待读摘录.
══════════
本文是一个较完整的Blob分析思路解说,是用OpenCvSharp联合c#编写的。
思路如下:
1、对图像进行二值化
2、设定ROI
3、腐蚀、膨胀(可选)
4、边缘提取(有区分是否需填充孔洞)
5、进行筛选
本来是要提供图片的,但发现上传不方便就算了,可以去我文库看完整版:file:///C:/Users/Administrator/Desktop/%E5%9B%BE%E7%89%871.png
部分源代码解说:
InputImage来自输入的要处理的图片。
gray_min、gray_max二值化的上下阈值
1、对图像进行二值化(根据二值化的上下阈值来判定二值化方式)
Mat binaryImage = new Mat(InputImage.Size(), MatType.CV_8UC1, Scalar.Black);
if (gray_min != 0 && gray_max != 255)
{
binaryImage = InputImage.Threshold(gray_min, 255, ThresholdTypes.Binary);
Mat binaryImage2 = InputImage.Threshold(gray_max, 255, ThresholdTypes.BinaryInv);
Mat binaryImage3 = new Mat(InputImage.Size(), MatType.CV_8UC1, Scalar.Black);
binaryImage.CopyTo(binaryImage3, binaryImage2);
binaryImage = binaryImage3.Clone();
binaryImage2.Dispose();
binaryImage3.Dispose();
}
else
{
if (gray_min == 0) binaryImage = InputImage.Threshold(gray_max, 255, ThresholdTypes.BinaryInv);
if (gray_max == 255) binaryImage = InputImage.Threshold(gray_min, 255, ThresholdTypes.Binary);
}
Mat binaryImage1 = new Mat(InputImage.Size(), MatType.CV_8UC1, Scalar.Black); 2、设定ROI(Mask就是ROI感兴趣区域)
binaryImage.CopyTo(binaryImage1, Mask);
3、腐蚀、膨胀(可选)
if (erosion_dilation == "腐蚀")
{
Cv2.Erode(binaryImage1, binaryImage1, element);
}
else
{
Cv2.Dilate(binaryImage1, binaryImage1, element);
}
4、边缘提取(有区分是否需填充孔洞)
if (fill_up_flag == true)
══════════
版面元素标注:
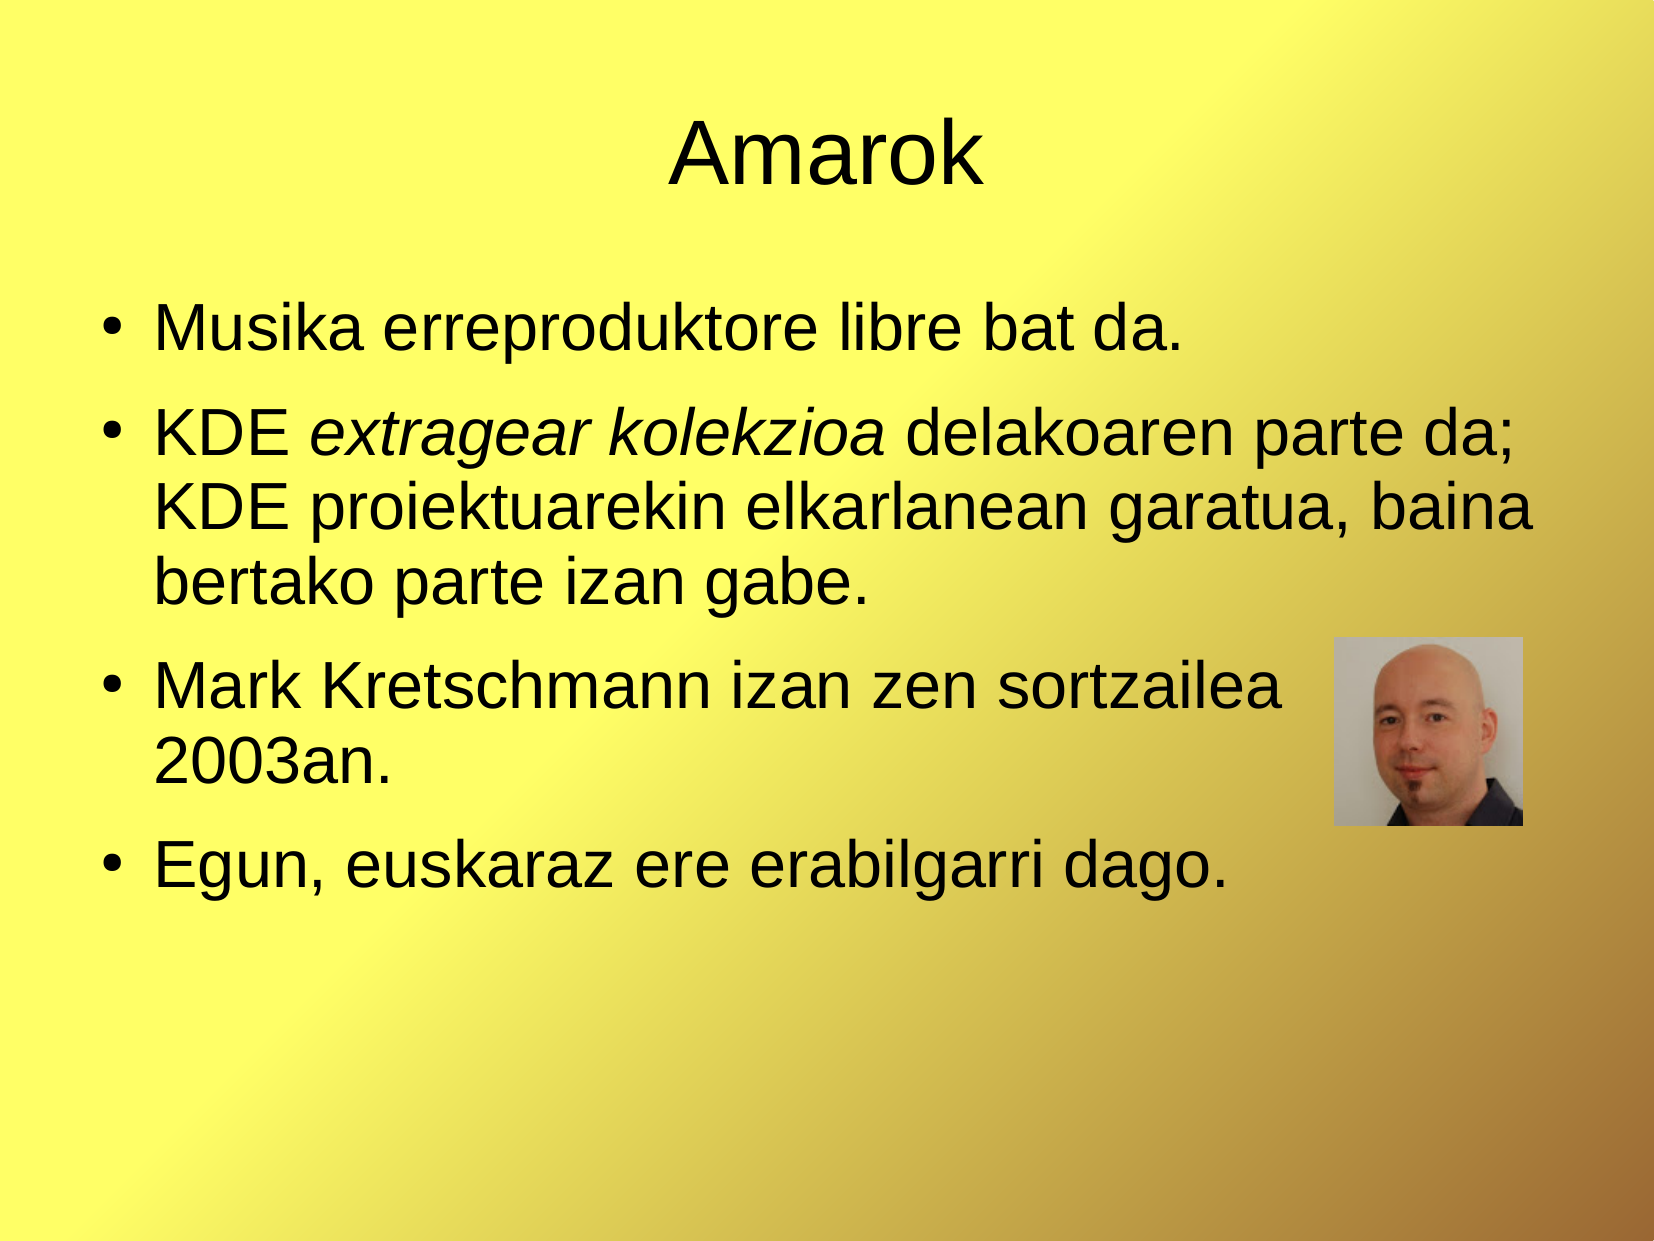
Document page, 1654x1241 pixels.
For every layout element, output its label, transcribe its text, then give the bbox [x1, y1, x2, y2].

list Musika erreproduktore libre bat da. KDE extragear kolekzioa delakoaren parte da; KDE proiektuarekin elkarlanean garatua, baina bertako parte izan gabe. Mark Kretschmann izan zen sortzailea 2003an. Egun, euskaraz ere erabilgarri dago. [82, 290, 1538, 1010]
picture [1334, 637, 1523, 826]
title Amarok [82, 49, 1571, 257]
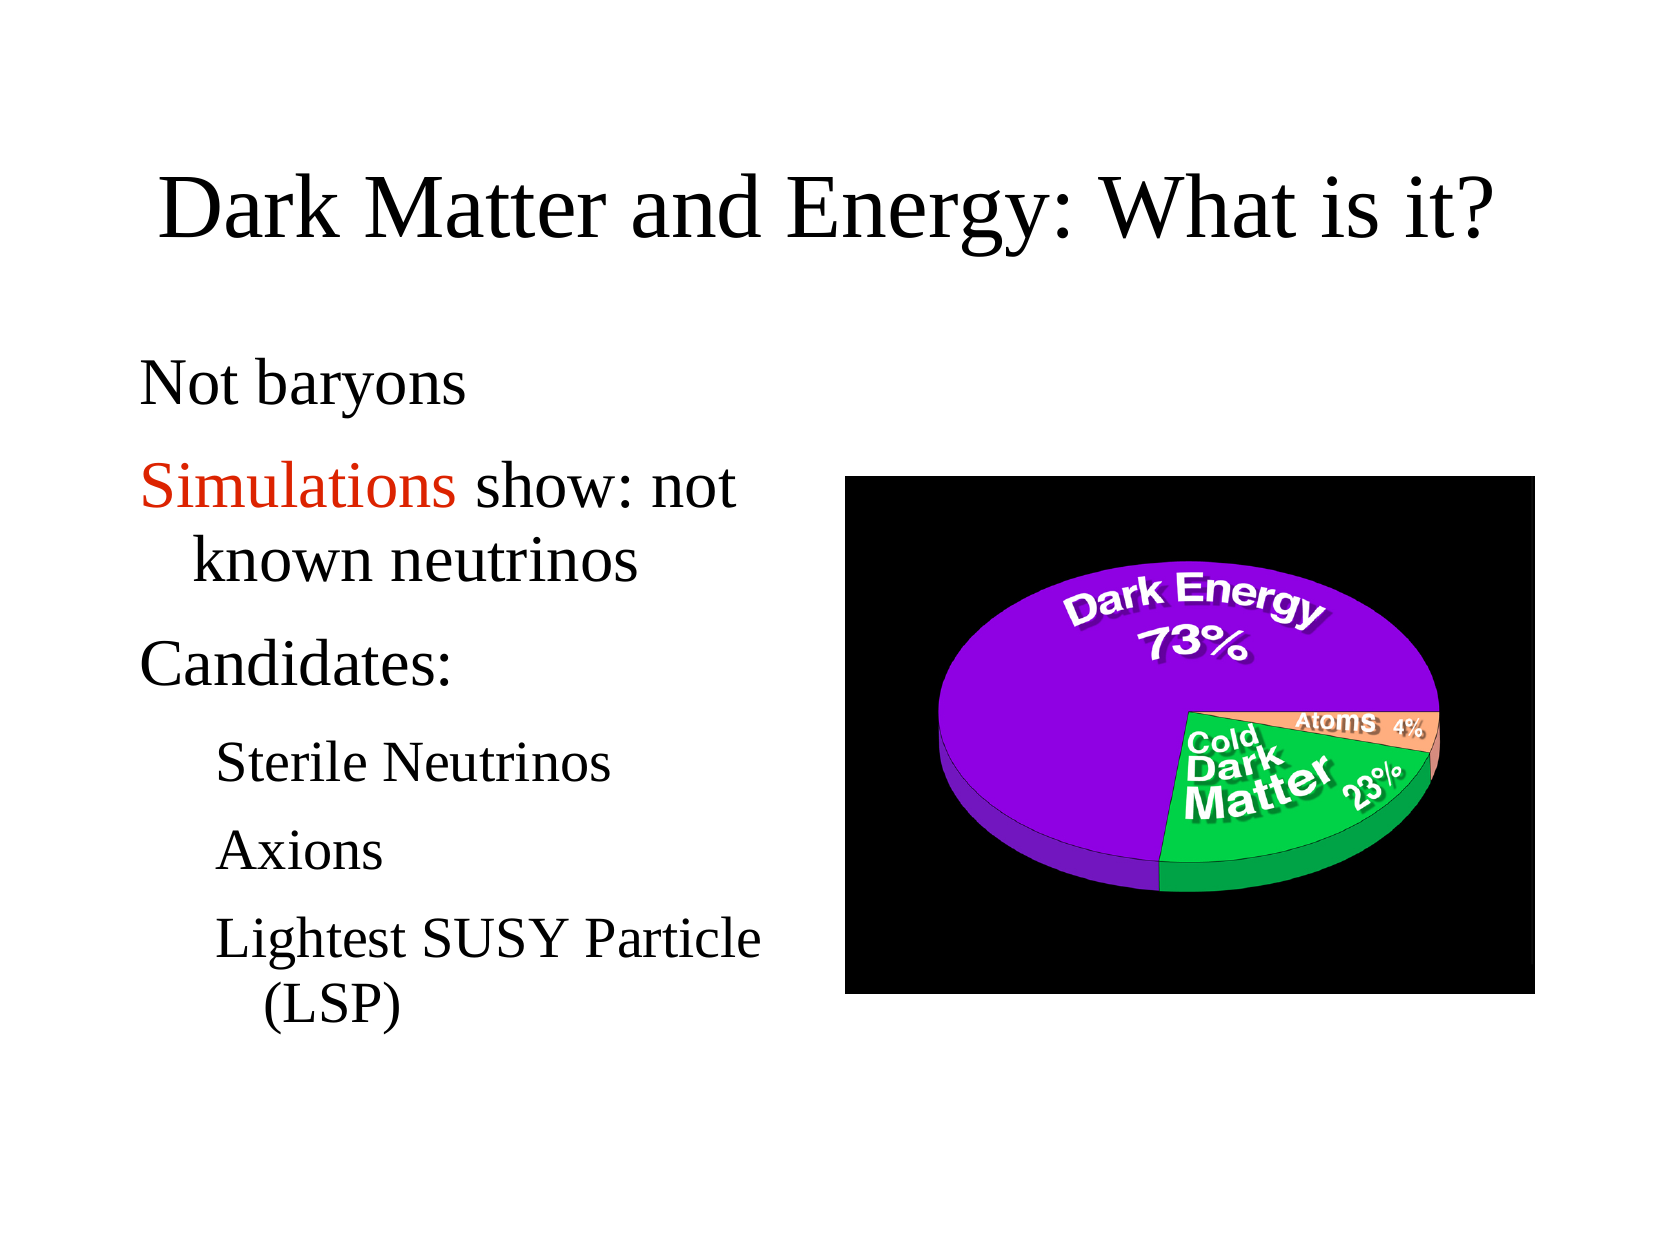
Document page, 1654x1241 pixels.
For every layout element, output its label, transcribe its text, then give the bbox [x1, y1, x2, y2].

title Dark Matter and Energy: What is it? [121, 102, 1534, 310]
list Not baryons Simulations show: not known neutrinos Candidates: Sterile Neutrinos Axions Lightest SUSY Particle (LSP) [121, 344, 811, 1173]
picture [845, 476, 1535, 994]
══════════
你的任务.
A. 在这篇Blob分析解说里,二值化的上下阈值分别由哪两个变量表示?
B. 请从这篇Blob分析解说停下的地方接着往下写。
作答时用不到列表中的信息。

逐题答案.
A. 下阈值是 gray_min,上阈值是 gray_max。

B.
{
Cv2.FindContours(binaryImage1, out contours, hierarchy, RetrievalModes.External, ContourApproximationModes.ApproxSimple);
}
else
{
Cv2.FindContours(binaryImage1, out contours, hierarchy, RetrievalModes.CComp, ContourApproximationModes.ApproxSimple);
}
5、进行筛选
Mat uu = hierarchy.GetMat();
// 筛选那些面积小的
List<MyCenter> centers = new List<MyCenter>();
List<RotatedRect> regions = new List<RotatedRect>();
var detectorParams = new SimpleBlobDetector.Params
{
MinDistBetweenBlobs = 10, // 10 pixels between blobs
MinRepeatability = 1,
MinThreshold = 0,
MaxThreshold = 128,
ThresholdStep = 2,
FilterByArea = area_bool,
MinArea = area_min, // 10 pixels squared
MaxArea = area_max,
//圆度
FilterByCircularity = circularity_bool,
MinCircularity = circularity_min,
MaxCircularity = circularity_max,
// 凸包形状分析 - 过滤凹包
FilterByConvexity = false,
//FilterByConvexity = true,
MinConvexity = 0.001f,
MaxConvexity = 10,
FilterByInertia = false,
//FilterByInertia = true,
MinInertiaRatio = 0.001f,
FilterByColor = false,
//FilterByColor = true,
BlobColor = 255 // to extract light blobs
};
MyCenter center;
int j = 0;
Vec4i value;
Mat cnt = new Mat();
foreach (Mat cnt0 in contours)
{
value = uu.Get<Vec4i>(0, j);
j++;
//int i = hierarchy;
// 根据轮廓面积进行筛选
if (value[3] != -1)
{
cnt = contours[value[3]];
}
else
{
cnt = cnt0;
}
center.confidence = 1;
Moments moms = Cv2.Moments(cnt);
if (detectorParams.FilterByArea) //斑点面积的限制
{
double area = moms.M00; //零阶矩即为二值图像的面积
//如果面积超出了设定的范围,则不再考虑该斑点
if (area < detectorParams.MinArea || area >= detectorParams.MaxArea)
continue;
}
if (detectorParams.FilterByCircularity) //斑点圆度的限制
{
double area = moms.M00; //得到斑点的面积
//计算斑点的周长
double perimeter = Cv2.ArcLength(cnt, true);
//由公式3得到斑点的圆度
double ratio = 4 * Cv2.PI * area / (perimeter * perimeter);
//如果圆度超出了设定的范围,则不再考虑该斑点
if (ratio < detectorParams.MinCircularity || ratio >= detectorParams.MaxCircularity)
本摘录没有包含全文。